Every entry is to be printed again precisely as given.
--- Data excerpts Enclosed Below ---
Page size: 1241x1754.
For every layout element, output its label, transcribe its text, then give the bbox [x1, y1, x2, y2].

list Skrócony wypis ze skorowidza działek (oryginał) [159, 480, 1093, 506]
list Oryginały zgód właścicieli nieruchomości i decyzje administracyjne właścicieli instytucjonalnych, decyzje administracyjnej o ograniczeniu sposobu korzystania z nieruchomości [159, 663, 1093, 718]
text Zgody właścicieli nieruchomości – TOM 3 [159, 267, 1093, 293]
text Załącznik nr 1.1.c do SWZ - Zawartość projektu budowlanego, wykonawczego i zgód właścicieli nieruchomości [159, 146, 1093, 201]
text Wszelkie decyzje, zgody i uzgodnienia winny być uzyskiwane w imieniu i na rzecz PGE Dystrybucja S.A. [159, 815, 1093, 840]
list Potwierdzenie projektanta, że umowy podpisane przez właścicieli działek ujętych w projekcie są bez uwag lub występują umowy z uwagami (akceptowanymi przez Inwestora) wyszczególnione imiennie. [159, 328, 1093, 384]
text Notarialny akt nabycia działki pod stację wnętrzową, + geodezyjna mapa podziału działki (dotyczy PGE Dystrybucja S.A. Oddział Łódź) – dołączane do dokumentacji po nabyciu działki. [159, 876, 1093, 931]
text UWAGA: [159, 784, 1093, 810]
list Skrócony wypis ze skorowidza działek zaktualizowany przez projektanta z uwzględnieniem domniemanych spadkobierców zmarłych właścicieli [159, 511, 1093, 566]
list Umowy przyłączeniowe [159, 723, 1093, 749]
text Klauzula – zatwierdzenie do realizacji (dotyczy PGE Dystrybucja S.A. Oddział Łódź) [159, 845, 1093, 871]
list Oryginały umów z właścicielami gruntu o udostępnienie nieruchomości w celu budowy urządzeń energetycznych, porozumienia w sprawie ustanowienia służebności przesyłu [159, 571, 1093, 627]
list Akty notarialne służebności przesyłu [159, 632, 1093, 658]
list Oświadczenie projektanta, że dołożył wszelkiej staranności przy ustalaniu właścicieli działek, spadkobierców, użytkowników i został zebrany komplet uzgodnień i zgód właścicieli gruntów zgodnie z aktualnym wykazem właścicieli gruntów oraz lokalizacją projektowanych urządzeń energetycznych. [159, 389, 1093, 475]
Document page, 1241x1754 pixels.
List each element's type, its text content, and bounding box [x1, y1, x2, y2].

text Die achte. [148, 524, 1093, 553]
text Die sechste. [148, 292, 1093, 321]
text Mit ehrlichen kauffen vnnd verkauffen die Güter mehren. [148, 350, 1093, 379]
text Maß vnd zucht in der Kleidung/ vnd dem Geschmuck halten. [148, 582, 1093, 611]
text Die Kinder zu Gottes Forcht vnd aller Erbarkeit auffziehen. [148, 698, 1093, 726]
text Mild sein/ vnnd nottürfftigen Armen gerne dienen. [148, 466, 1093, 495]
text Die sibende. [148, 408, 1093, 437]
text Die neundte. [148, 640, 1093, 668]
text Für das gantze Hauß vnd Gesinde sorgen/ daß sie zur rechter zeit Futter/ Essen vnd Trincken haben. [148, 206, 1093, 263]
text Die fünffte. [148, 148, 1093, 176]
--- End of Enclosed Data excerpts ---
* Output
Page size: 1241x1754.
For every layout element, output its label, transcribe its text, then give the bbox [x1, y1, x2, y2].

list Skrócony wypis ze skorowidza działek (oryginał) [159, 480, 1093, 506]
list Oryginały zgód właścicieli nieruchomości i decyzje administracyjne właścicieli instytucjonalnych, decyzje administracyjnej o ograniczeniu sposobu korzystania z nieruchomości [159, 663, 1093, 718]
text Zgody właścicieli nieruchomości – TOM 3 [159, 267, 1093, 293]
text Załącznik nr 1.1.c do SWZ - Zawartość projektu budowlanego, wykonawczego i zgód właścicieli nieruchomości [159, 146, 1093, 201]
text Wszelkie decyzje, zgody i uzgodnienia winny być uzyskiwane w imieniu i na rzecz PGE Dystrybucja S.A. [159, 815, 1093, 840]
list Potwierdzenie projektanta, że umowy podpisane przez właścicieli działek ujętych w projekcie są bez uwag lub występują umowy z uwagami (akceptowanymi przez Inwestora) wyszczególnione imiennie. [159, 328, 1093, 384]
text Notarialny akt nabycia działki pod stację wnętrzową, + geodezyjna mapa podziału działki (dotyczy PGE Dystrybucja S.A. Oddział Łódź) – dołączane do dokumentacji po nabyciu działki. [159, 876, 1093, 931]
text UWAGA: [159, 784, 1093, 810]
list Skrócony wypis ze skorowidza działek zaktualizowany przez projektanta z uwzględnieniem domniemanych spadkobierców zmarłych właścicieli [159, 511, 1093, 566]
list Umowy przyłączeniowe [159, 723, 1093, 749]
text Klauzula – zatwierdzenie do realizacji (dotyczy PGE Dystrybucja S.A. Oddział Łódź) [159, 845, 1093, 871]
list Oryginały umów z właścicielami gruntu o udostępnienie nieruchomości w celu budowy urządzeń energetycznych, porozumienia w sprawie ustanowienia służebności przesyłu [159, 571, 1093, 627]
list Akty notarialne służebności przesyłu [159, 632, 1093, 658]
list Oświadczenie projektanta, że dołożył wszelkiej staranności przy ustalaniu właścicieli działek, spadkobierców, użytkowników i został zebrany komplet uzgodnień i zgód właścicieli gruntów zgodnie z aktualnym wykazem właścicieli gruntów oraz lokalizacją projektowanych urządzeń energetycznych. [159, 389, 1093, 475]
Document page, 1241x1754 pixels.
List each element's type, its text content, and bounding box [x1, y1, x2, y2].

text Die achte. [148, 524, 1093, 553]
text Die sechste. [148, 292, 1093, 321]
text Mit ehrlichen kauffen vnnd verkauffen die Güter mehren. [148, 350, 1093, 379]
text Maß vnd zucht in der Kleidung/ vnd dem Geschmuck halten. [148, 582, 1093, 611]
text Die Kinder zu Gottes Forcht vnd aller Erbarkeit auffziehen. [148, 698, 1093, 726]
text Mild sein/ vnnd nottürfftigen Armen gerne dienen. [148, 466, 1093, 495]
text Die sibende. [148, 408, 1093, 437]
text Die neundte. [148, 640, 1093, 668]
text Für das gantze Hauß vnd Gesinde sorgen/ daß sie zur rechter zeit Futter/ Essen vnd Trincken haben. [148, 206, 1093, 263]
text Die fünffte. [148, 148, 1093, 176]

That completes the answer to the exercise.